Riyadh – Mubasher: Saudi Real Estate Refinance Company (SRC), a subsidiary of the Public Investment Fund (PIF), has reduced the rates by 40 basis points (bps) for its long-term-fixed-rate (LTFR) mortgages, MENA Herald reported.

This is considered the second rate cut within two months, as the company has extended its maturity offering until 25 years, according to SRC’s statement on Sunday.

“After SRC had dropped the profit rates on 15 to 20 year fixed rate loans in May 2019 to the tune of 50 to 80 bp, it has dropped them further this month from 6.25% APR (3.77% Flat) to 5.89% APR (3.52% Flat) for 20 years, even offering now a 6.00% APR (3.73% Flat) for 25 years.
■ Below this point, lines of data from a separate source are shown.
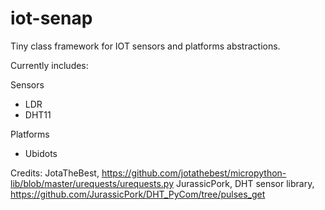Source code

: # iot-senap
Tiny class framework for IOT sensors and platforms abstractions.

Currently includes:

Sensors
* LDR
* DHT11 

Platforms
* Ubidots 

Credits:
 JotaTheBest, https://github.com/jotathebest/micropython-lib/blob/master/urequests/urequests.py
 JurassicPork, DHT sensor library,  https://github.com/JurassicPork/DHT_PyCom/tree/pulses_get
 
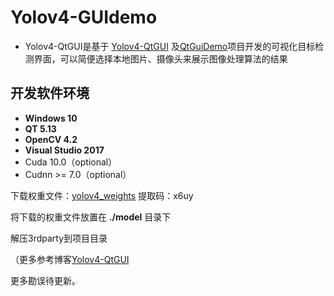 # Yolov4-GUIdemo

- Yolov4-QtGUI是基于 [Yolov4-QtGUI](https://github.com/scutlrr/Yolov4-QtGUI#yolov4-qtgui) 及[QtGuiDemo](https://github.com/jmu201521121021/QtGuiDemo)项目开发的可视化目标检测界面，可以简便选择本地图片、摄像头来展示图像处理算法的结果

## 开发软件环境

- **Windows 10**
- **QT 5.13**
- **OpenCV 4.2**
- **Visual Studio 2017**
- Cuda 10.0（optional）
- Cudnn >= 7.0（optional）

下载权重文件：[yolov4_weights](https://pan.baidu.com/s/1_utwehFeFzgYgp8aBTeyvw 
)  提取码：x6uy

将下载的权重文件放置在  **./model**  目录下

解压3rdparty到项目目录

（更多参考博客[Yolov4-QtGUI](https://lj_evan.gitee.io/views/cs/guidemo.html)

更多勘误待更新。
For REDF guaranteed loans, rates have an extra 40bp lower across the maturity spectrum,” MENA Herald said.

The decision comes along with SRC’s commitment to growing the secondary mortgage market in Saudi Arabia as well as facilitating access to mortgages and homeownership for Saudi citizens and bridging liquidity needs of primary originators with objectives of domestic and international investors.

“The rate drop made possible by the strong support of its stakeholders and the whole housing eco-system will indeed enable our partner banks and mortgage finance companies, by passing on the benefits to customers, to see borrowers’ burden alleviated and affordability improved. This will ultimately help us deliver the Vision 2030 housing sector goal of increasing the number of citizens owning their own homes to 70% by 2030,” Fabrice Susini, CEO of SRC, said.